**What the task asks:** The listing below holds a line with "társ Művészeti Múzeum" and a later line with "l és a pályamunkákról". Write out those two lines and every line between them, exactly, and nothing else.

**Entries provided:**
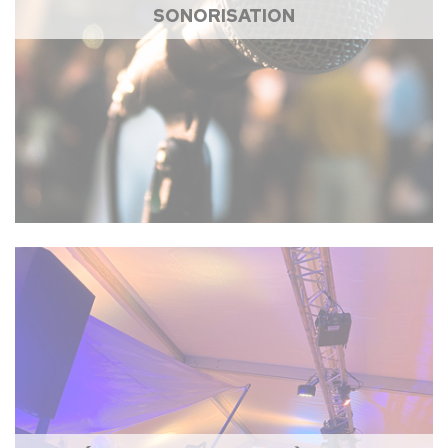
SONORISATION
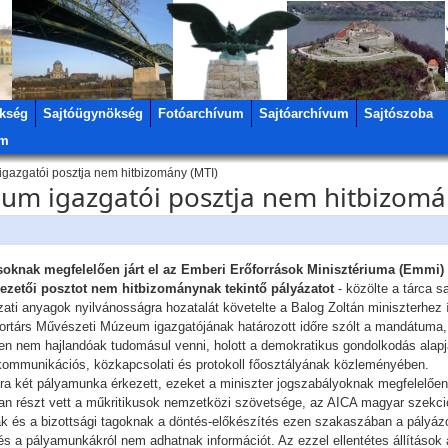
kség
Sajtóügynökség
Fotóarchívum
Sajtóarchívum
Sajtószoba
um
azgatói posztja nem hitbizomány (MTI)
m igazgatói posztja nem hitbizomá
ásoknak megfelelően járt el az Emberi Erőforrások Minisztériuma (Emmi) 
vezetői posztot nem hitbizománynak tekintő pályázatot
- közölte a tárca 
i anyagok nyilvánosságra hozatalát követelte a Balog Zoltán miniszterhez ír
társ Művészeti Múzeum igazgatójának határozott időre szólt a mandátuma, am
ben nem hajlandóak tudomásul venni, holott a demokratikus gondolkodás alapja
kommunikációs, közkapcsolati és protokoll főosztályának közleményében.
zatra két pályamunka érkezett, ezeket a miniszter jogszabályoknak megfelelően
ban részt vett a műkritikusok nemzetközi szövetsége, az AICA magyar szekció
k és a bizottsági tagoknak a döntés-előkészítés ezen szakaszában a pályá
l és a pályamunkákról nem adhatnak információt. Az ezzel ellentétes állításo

--

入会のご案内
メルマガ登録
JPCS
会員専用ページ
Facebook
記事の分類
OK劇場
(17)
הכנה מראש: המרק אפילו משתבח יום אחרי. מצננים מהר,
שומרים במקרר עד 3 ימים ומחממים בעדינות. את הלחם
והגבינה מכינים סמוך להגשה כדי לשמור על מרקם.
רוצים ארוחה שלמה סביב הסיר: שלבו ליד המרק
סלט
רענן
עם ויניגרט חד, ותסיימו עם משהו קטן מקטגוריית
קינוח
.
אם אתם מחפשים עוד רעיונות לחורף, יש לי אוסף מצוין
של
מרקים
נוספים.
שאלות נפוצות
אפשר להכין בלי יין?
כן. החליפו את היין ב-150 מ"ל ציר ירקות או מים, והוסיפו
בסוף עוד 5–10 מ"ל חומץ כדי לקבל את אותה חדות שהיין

**Answer below:**
társ Művészeti Múzeum igazgatójának határozott időre szólt a mandátuma, am
ben nem hajlandóak tudomásul venni, holott a demokratikus gondolkodás alapja
kommunikációs, közkapcsolati és protokoll főosztályának közleményében.
zatra két pályamunka érkezett, ezeket a miniszter jogszabályoknak megfelelően
ban részt vett a műkritikusok nemzetközi szövetsége, az AICA magyar szekció
k és a bizottsági tagoknak a döntés-előkészítés ezen szakaszában a pályá
l és a pályamunkákról nem adhatnak információt. Az ezzel ellentétes állításo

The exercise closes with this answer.